FICO Score – What is it?
If you’ve heard the term “FICO score” and you’re not sure what it means, you’re not alone. It’s a fairly common term for those that work in that financial field. For most of us, we don’t encounter the term until we’re trying to buy a home, refinance, or apply for loans and credit.
What is a FICO Score?
Your FICO score is a three-digit number that measures your creditworthiness, ranging on a scale from 300 to 850. The higher the score, the more creditworthy the individual is deemed to be.
Lenders use these scores as a basis to determine the risk in extending credit to an individual. FICO is based on a credit scoring system developed by the Fair Isaac Corporation in the 1980s as a way of standardizing credit scores.
Prior to the development of the FICO system, each lender had their own individual credit scoring system, which produced results that could widely vary.
Although the FICO score has been widely adopted by the three largest credit-reporting bureaus in the US, you may have noticed that your credit scores vary amongst them. (For example, an individual may have a credit score of 716 with Equifax, but 707 with Experian).
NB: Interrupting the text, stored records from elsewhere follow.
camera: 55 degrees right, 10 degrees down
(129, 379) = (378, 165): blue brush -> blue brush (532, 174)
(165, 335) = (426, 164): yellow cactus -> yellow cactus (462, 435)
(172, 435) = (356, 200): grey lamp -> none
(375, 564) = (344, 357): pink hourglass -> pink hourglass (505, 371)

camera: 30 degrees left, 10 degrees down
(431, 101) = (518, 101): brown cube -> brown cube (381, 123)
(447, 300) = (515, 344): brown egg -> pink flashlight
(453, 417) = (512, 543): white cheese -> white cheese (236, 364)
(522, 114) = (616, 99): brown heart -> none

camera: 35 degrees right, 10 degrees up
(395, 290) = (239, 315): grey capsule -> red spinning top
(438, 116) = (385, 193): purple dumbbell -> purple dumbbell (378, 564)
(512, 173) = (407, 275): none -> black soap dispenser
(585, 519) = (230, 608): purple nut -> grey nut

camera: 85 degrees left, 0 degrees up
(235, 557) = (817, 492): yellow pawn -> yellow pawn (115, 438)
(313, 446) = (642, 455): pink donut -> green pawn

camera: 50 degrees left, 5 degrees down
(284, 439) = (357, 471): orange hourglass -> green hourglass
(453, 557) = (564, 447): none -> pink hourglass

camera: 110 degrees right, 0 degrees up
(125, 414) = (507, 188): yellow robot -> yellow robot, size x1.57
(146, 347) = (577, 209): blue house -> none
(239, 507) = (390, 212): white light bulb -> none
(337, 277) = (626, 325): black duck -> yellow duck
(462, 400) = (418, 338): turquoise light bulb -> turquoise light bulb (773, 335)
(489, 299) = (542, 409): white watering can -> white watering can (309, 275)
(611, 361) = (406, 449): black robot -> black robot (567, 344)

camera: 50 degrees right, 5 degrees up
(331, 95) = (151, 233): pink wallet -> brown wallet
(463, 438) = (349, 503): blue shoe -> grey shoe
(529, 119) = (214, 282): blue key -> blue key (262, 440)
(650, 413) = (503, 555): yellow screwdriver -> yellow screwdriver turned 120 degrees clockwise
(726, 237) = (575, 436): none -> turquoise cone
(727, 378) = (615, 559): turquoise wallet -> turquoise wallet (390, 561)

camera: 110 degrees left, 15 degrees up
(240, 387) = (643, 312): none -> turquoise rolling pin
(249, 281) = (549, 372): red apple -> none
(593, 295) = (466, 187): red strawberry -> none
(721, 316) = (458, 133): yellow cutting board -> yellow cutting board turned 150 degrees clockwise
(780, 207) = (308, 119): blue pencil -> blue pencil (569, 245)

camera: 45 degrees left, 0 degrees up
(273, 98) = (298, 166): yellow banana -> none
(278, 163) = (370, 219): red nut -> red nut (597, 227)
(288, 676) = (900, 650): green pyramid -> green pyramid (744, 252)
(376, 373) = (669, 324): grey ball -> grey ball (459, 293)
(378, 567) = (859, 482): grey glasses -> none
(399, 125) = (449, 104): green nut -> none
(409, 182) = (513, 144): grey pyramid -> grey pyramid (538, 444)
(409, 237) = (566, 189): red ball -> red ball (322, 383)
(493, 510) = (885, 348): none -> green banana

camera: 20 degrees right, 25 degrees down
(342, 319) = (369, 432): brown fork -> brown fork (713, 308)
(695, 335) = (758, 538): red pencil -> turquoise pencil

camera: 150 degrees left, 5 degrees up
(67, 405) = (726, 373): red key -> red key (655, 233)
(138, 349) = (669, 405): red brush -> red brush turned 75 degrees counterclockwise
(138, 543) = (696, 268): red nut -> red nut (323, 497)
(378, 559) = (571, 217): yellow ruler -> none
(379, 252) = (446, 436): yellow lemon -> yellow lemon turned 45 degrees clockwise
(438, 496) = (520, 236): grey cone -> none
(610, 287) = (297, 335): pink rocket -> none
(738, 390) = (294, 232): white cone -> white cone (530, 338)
There are many reasons for this, however, major cause is that each agency has its own scoring model for weighing the different factors that go into a credit score. These factors can include utilization of open credit cards, average age of open credit lines, percentage of payments made promptly, and number of negative marks in your credit report (i.e. accounts in arrears, collections and/or public records).
Fico Score Variations
There are other factors that account for your scores differing between bureaus. A major fluctuation is the bureaus your creditor chooses to report their accounts to. For instance, if a creditor chooses to reports to only two credit bureaus rather than all three; the missing information will cause a variation in your credit score between the bureaus.
A more serious variation, credit reporting errors, which can lead to a huge credit score impact. For example, there may be accounts that you have paid off but which are still reported as unpaid in the credit report. Derogatory credit information from another individual with a name similar to yours may also have made its way into your credit report.
This is why you should always ask for your free credit reports, in order to not only monitor the state of your credit, but also to catch such errors and dispute them with the bureau that compiled the report. If you need professional assistance then I would recommend a credit repair company like White, Jacobs & Associates that have staff attorneys.
Also, keep in mind that your FICO score is not static but changes over time based on the information in your credit report. Thus, you should check your scores on a periodic basis so you’ll have a better idea of your creditworthiness over time.